Steve, not surprisingly, isn’t optimistic, because every counterjihadist worth his salt knows that European governments are just too hidebound by political correctness to recognize the threat.   So the sage concludes that ‘ Europe is finished, because if you extrapolate the number of Muslims, and I’m not saying that all Muslims are terrorists, far from it, but the leaders of the Muslim organizations in Europe deliberately don’t want to integrate, and so they establish these zones which refuse to integrate and use them as leverage against the host country, as political and military leverage, so will these countries take it back?  I don’t see it happening at this point.’

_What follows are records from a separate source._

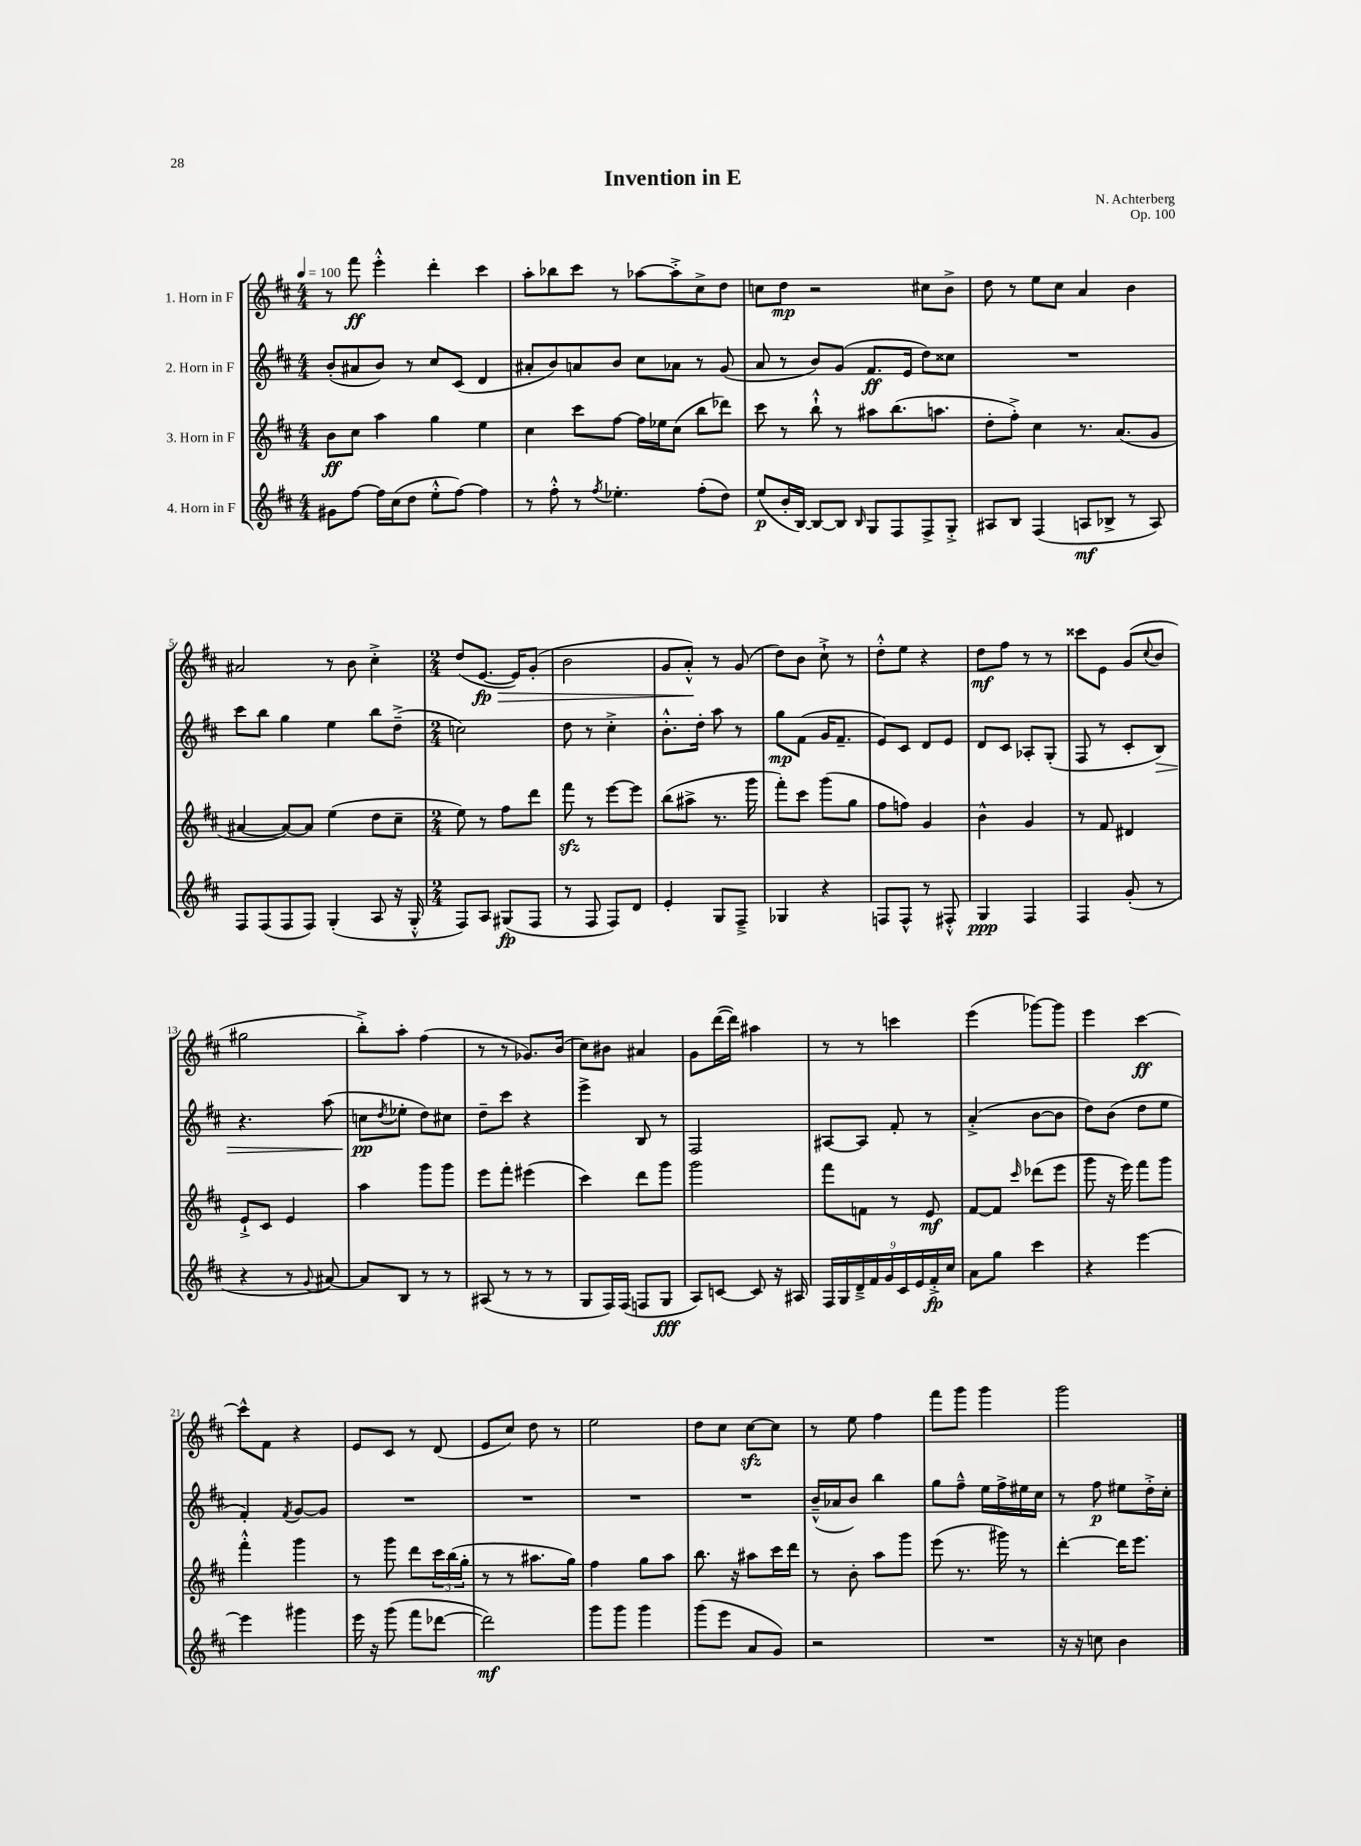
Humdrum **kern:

**kern	**dynam	**kern	**dynam	**kern	**dynam	**kern	**dynam
*part4	*part4	*part3	*part3	*part2	*part2	*part1	*part1
*staff4	*staff4	*staff3	*staff3	*staff2	*staff2	*staff1	*staff1
*I"4. Horn in F	*	*I"3. Horn in F	*	*I"2. Horn in F	*	*I"1. Horn in F	*
*clefG2	*	*clefG2	*	*clefG2	*	*clefG2	*
*k[f#c#]	*	*k[f#c#]	*	*k[f#c#]	*	*k[f#c#]	*
*M4/4	*	*M4/4	*	*M4/4	*	*M4/4	*
*MM100	*	*MM100	*	*MM100	*	*MM100	*
=1	=1	=1	=1	=1	=1	=1	=1
8g#X\L	.	8b\L	ff	(8b'/L	.	8r	.
[8ff#\J	.	8cc#\J	.	8a#X/	.	8fff#\	ff
16ff#\LL]	.	4aa\	.	8b/J)	.	4eee'^^\	.
(16cc#\J	.	.	.	.	.	.	.
8dd\J	.	.	.	8r	.	.	.
8ee'^^\L	.	4gg\	.	8cc#/L	.	4ddd'\	.
[8ff#\J)	.	.	.	(8c#/J	.	.	.
4ff#\]	.	4ee\	.	4d/	.	4ccc#\	.
=2	=2	=2	=2	=2	=2	=2	=2
8r	.	4cc#\	.	8a#X'/L	.	8aa'\L	.
8ff#'^^\	.	.	.	8b/)	.	8bb-X\	.
8r	.	8ccc#\L	.	8an/	.	8ccc#\J	.
8qff#/	.	.	.	.	.	.	.
4.ee-X'\	.	[8ff#\J	.	8b/J	.	8r	.
.	.	16ff#\LL]	.	8cc#\L	.	[8aa-X\L	.
.	.	16ee-X\J	.	.	.	.	.
.	.	(8cc#\J	.	8a-X\J	.	8aa-'^\]	.
(8ff#'\L	.	8bb\L	.	8r	.	8cc#^\	.
8dd\J)	.	8ddd-X\J)	.	(8g/	.	8dd\J	.
=3	=3	=3	=3	=3	=3	=3	=3
(8ee/L	p	8ccc#\	.	8a/	.	8ccn\L	.
16b'/L	.	8r	.	8r	.	8dd\J	mp
[16B/JJ)	.	.	.	.	.	.	.
8B/L_	.	8bb`^^\	.	8b/L)	.	2r	.
8B/J]	.	8r	.	(8g/J	.	.	.
16qqB/	.	.	.	.	.	.	.
8G/L	.	8aa#X\L	.	8.f#/L	ff	.	.
8F#/	.	(8.bb\	.	.	.	.	.
.	.	.	.	16e/Jk	.	.	.
8F#^/	.	.	.	8dd\L)	.	8cc#X\L	.
.	.	8.aan\J	.	.	.	.	.
8G'^/J	.	.	.	8cc##X\J	.	8b^\J	.
=4	=4	=4	=4	=4	=4	=4	=4
8A#X/L	.	8dd'\L	.	1r	.	8dd\	.
8B/J	.	8ff#'^\J)	.	.	.	8r	.
(4F#/	.	4cc#\	.	.	.	8ee\L	.
.	.	.	.	.	.	8cc#\J	.
8An/L	mf	8.r	.	.	.	4a/	.
8B-X^/J	.	.	.	.	.	.	.
.	.	(8.a/L	.	.	.	.	.
8r	.	.	.	.	.	4b\	.
8A/)	.	8g/J	.	.	.	.	.
!!LO:LB:g=z
=5	=5	=5	=5	=5	=5	=5	=5
8F#/L	.	[4a#X/	.	8ccc#\L	.	2a#X/	.
(8F#/	.	.	.	8bb\J	.	.	.
8F#/	.	8a#/L_)	.	4gg\	.	.	.
8F#/J)	.	8a#/J]	.	.	.	.	.
(4G'/	.	(4ee\	.	4ee\	.	8r	.
.	.	.	.	.	.	8b\	.
8A/	.	8dd\L	.	8bb\L	.	4cc#'^\	.
16r	.	8cc#~\J	.	(8dd~^\J	.	.	.
16G'^^/	.	.	.	.	.	.	.
=6	=6	=6	=6	=6	=6	=6	=6
*M2/4	*	*M2/4	*	*M2/4	*	*M2/4	*
8F#/L)	.	8ee\)	.	2ccn\)	.	(8dd/L	.
!	!	!	!	!	!	!	!LO:HP:b
8A/J	.	8r	.	.	.	[8.e/J	> fp
(8G#X/L	fp	8ff#\L	.	.	.	.	.
.	.	.	.	.	.	16e/KL])	.
8F#/J	.	8ddd\J	.	.	.	(8g'/J	.
=7	=7	=7	=7	=7	=7	=7	=7
8r	.	8fff#zz\	.	8dd\	.	2b\	.
8F#/	.	8r	.	8r	.	.	.
8F#/L)	.	[8eee\L	.	4cc#'^\	.	.	.
8d/J	.	8eee\J]	.	.	.	.	.
=8	=8	=8	=8	=8	=8	=8	=8
4e'/	.	(8bb\L	.	8.b'^^\L	.	8g/L	.
.	.	8aa#X^\J	.	.	.	8a'^^/J)	.
.	.	.	.	16dd'\Jk	.	.	.
8G/L	.	8.r	.	8aa\	.	8r	]
8F#~^/J	.	.	.	8r	.	(8g/	.
.	.	16ggg\	.	.	.	.	.
=9	=9	=9	=9	=9	=9	=9	=9
4G-X/	.	8fff#'\L)	.	8gg\L	mp	8dd\L)	.
.	.	8ccc#\J	.	(8f#\J	.	8b\J	.
4r	.	(8ggg\L	.	16g/KL	.	8cc#`^\	.
.	.	.	.	8.f#~/J	.	.	.
.	.	8gg\J	.	.	.	8r	.
=10	=10	=10	=10	=10	=10	=10	=10
8Fn/L	.	8ff#\L	.	8e/L)	.	8dd'^^\L	.
8F^^/J	.	8ffn\J)	.	8c#/J	.	8ee\J	.
8r	.	4g/	.	8d/L	.	4r	.
8F#X'^^/	.	.	.	8e/J	.	.	.
=11	=11	=11	=11	=11	=11	=11	=11
4G/	ppp	4b^^\	.	8d/L	.	8dd\L	mf
.	.	.	.	8c#/J	.	8ff#\J	.
4F#/	.	4g/	.	8A-X'/L	.	8r	.
.	.	.	.	(8G'/J	.	8r	.
=12	=12	=12	=12	=12	=12	=12	=12
4F#/	.	8r	.	8F#/	.	8ccc##X\L	.
.	.	8f#/	.	8r	.	8e\J	.
(8g'/	.	4d#X/	.	8c#'/L	.	(8g/L	.
.	.	.	.	.	.	8qqcc#/	.
!	!	!	!	!	!LO:HP:b	!	!
8r	.	.	.	8B/J)	>	8b/J	.
!!LO:LB:g=z
=13	=13	=13	=13	=13	=13	=13	=13
4r	.	8e`^/L	.	4.r	.	2gg#X\	.
.	.	8c#/J	.	.	.	.	.
8r	.	4e/	.	.	.	.	.
8qqg/	.	.	.	.	.	.	.
[8a#X/)	.	.	.	(8aa\	.	.	.
=14	=14	=14	=14	=14	=14	=14	=14
8a#/L]	.	4aa\	.	8ccn\L	pp	8bb'^\L)	.
.	.	.	.	8qdd/	.	.	.
8B/J	.	.	.	8ee-X'\J	]	8aa'\J	.
8r	.	8ggg\L	.	8dd\L)	.	(4ff#\	.
8r	.	8ggg\J	.	8cc#X\J	.	.	.
=15	=15	=15	=15	=15	=15	=15	=15
(8A#X/	.	8eee\L	.	8dd~\L	.	8r	.
8r	.	8fff#'\J	.	8ccc#\J	.	8r	.
8r	.	(4eee#X\	.	4r	.	8.g-X/L)	.
8r	.	.	.	.	.	.	.
.	.	.	.	.	.	(16b/Jk	.
=16	=16	=16	=16	=16	=16	=16	=16
8G/L	.	4ccc#\)	.	4eee^\	.	8cc#\L)	.
16F#/L)	.	.	.	.	.	8b#X\J	.
(16F#/JJ	.	.	.	.	.	.	.
8Fn/L	.	8ddd\L	.	8B/	.	4a#X/	.
8G/J	fff	8ggg\J	.	8r	.	.	.
=17	=17	=17	=17	=17	=17	=17	=17
8A/L)	.	2ggg\	.	2F#/	.	8g\L	.
[8cn/J	.	.	.	.	.	([16ddd\L	.
.	.	.	.	.	.	16ddd\JJ])	.
8c/]	.	.	.	.	.	4aa#X\	.
16r	.	.	.	.	.	.	.
16A#X/	.	.	.	.	.	.	.
=18	=18	=18	=18	=18	=18	=18	=18
18F#/LL	.	8fff#\L	.	[8A#X/L	.	8r	.
18G/	.	.	.	.	.	.	.
18d~^/	.	.	.	.	.	.	.
.	.	8fn\J	.	8A#/J]	.	8r	.
18f#/	.	.	.	.	.	.	.
18g/	.	.	.	.	.	.	.
.	.	8r	.	8f#'/	.	4cccn\	.
18c#/	.	.	.	.	.	.	.
18e/	.	.	.	.	.	.	.
.	.	8e/	mf	8r	.	.	.
18f#'^/	fp	.	.	.	.	.	.
18cc#/JJ	.	.	.	.	.	.	.
=19	=19	=19	=19	=19	=19	=19	=19
8a\L	.	[8f#/L	.	(4a'^/	.	(4eee\	.
8gg\J	.	8f#/J]	.	.	.	.	.
.	.	16qqccc#/	.	.	.	.	.
4ccc#\	.	(8ddd-X\L	.	[8b\L	.	[8ggg-X\L)	.
.	.	8eee\J	.	8b\J]	.	8ggg-\J]	.
=20	=20	=20	=20	=20	=20	=20	=20
4r	.	8ggg\	.	8dd\L)	.	4eee\	.
.	.	16r	.	(8b\J	.	.	.
.	.	16eee\)	.	.	.	.	.
[4eee\	.	8fff#\L	.	8dd\L	.	[4ccc#\	ff
.	.	8ggg\J	.	8ee\J	.	.	.
!!LO:LB:g=z
=21	=21	=21	=21	=21	=21	=21	=21
4eee\]	.	4fff#'^^\	.	4f#'/)	.	8ccc#^^\L]	.
.	.	.	.	.	.	8f#\J	.
.	.	.	.	8qf#/	.	.	.
4ggg#X\	.	4ggg\	.	[8g/L	.	4r	.
.	.	.	.	8g/J]	.	.	.
=22	=22	=22	=22	=22	=22	=22	=22
16eee\	.	8r	.	2r	.	8e/L	.
16r	.	.	.	.	.	.	.
(8ggg\	.	8ggg\	.	.	.	8c#/J	.
8fff#\L	.	8ddd\L	.	.	.	8r	.
[8ddd-X\J	.	24ccc#\L	.	.	.	(8d/	.
.	.	(24bb\	.	.	.	.	.
.	.	24gg'\JJ	.	.	.	.	.
=23	=23	=23	=23	=23	=23	=23	=23
2ddd-\])	mf	8r	.	2r	.	8e/L	.
.	.	8r	.	.	.	8cc#/J)	.
.	.	8.aa#X\L	.	.	.	8dd\	.
.	.	.	.	.	.	8r	.
.	.	16gg\Jk)	.	.	.	.	.
=24	=24	=24	=24	=24	=24	=24	=24
8ggg\L	.	4ff#\	.	2r	.	2ee\	.
8ggg\J	.	.	.	.	.	.	.
4ggg\	.	8gg\L	.	.	.	.	.
.	.	8aa\J	.	.	.	.	.
=25	=25	=25	=25	=25	=25	=25	=25
(8ggg\L	.	8.bb\	.	2r	.	8dd\L	.
8eee\J	.	.	.	.	.	8cc#\J	.
.	.	16r	.	.	.	.	.
8a/L	.	8aa#X\L	.	.	.	[8cc#zz\L	.
8g/J)	.	16ccc#\L	.	.	.	8cc#\J]	.
.	.	16ddd\JJ	.	.	.	.	.
=26	=26	=26	=26	=26	=26	=26	=26
2r	.	8r	.	(16b~^^/LL	.	8r	.
.	.	.	.	16a-X/J	.	.	.
.	.	8b'\	.	8b/J)	.	8ee\	.
.	.	8aa\L	.	4bb\	.	4ff#\	.
.	.	8ggg\J	.	.	.	.	.
=27	=27	=27	=27	=27	=27	=27	=27
2r	.	(8eee\	.	8gg\L	.	8fff#\L	.
.	.	8.r	.	8ff#~^^\J	.	8ggg\J	.
.	.	.	.	16ee\LL	.	4ggg\	.
.	.	16ggg#X\)	.	16ff#^\	.	.	.
.	.	8r	.	16ee#X\	.	.	.
.	.	.	.	16cc#\JJ	.	.	.
=28	=28	=28	=28	=28	=28	=28	=28
16r	.	[4ddd'\	.	8r	.	2ggg\	.
16r	.	.	.	.	.	.	.
8ccn\	.	.	.	8ff#\	p	.	.
4b\	.	16ddd\KL]	.	8ee#X\L	.	.	.
.	.	8.eee\J	.	.	.	.	.
.	.	.	.	16dd'^\L	.	.	.
.	.	.	.	16cc#'\JJ	.	.	.
==	==	==	==	==	==	==	==
*-	*-	*-	*-	*-	*-	*-	*-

So it looks like we’re doomed, doomed I tell you, because Muslim ‘leaders’ have deliberately turned Birmingham into an all-Muslim city whose inhabitants refuse to integrate, and they are using it as ‘political and military leverage.’ Steve still has one last nonsensical touch to add to this already remarkable achievement.  Asked about ‘these female terrorists’ like Hayat Boumedienne, he tells the interviewer ‘ there are many of them, well not many, well I can’t give you a specific number’.

Our expert may not be certain whether there are many or not many, but he does know that these female terrorists can be found in Britain, ‘where women wear burkhas to hide their identities.’

Phew.  If there was any intellectual activity going on in that interview I sure didn’t see it, but thought and intelligence are clearly not the priority here in an interview whose essential purpose to inject a massive dose of bigotry and propaganda into the minds of its credulous audience.

That was why Steve Emerson was there.   And regardless of his little faux pas about Birmingham, the ‘terrorism expert’ didn’t disappoint.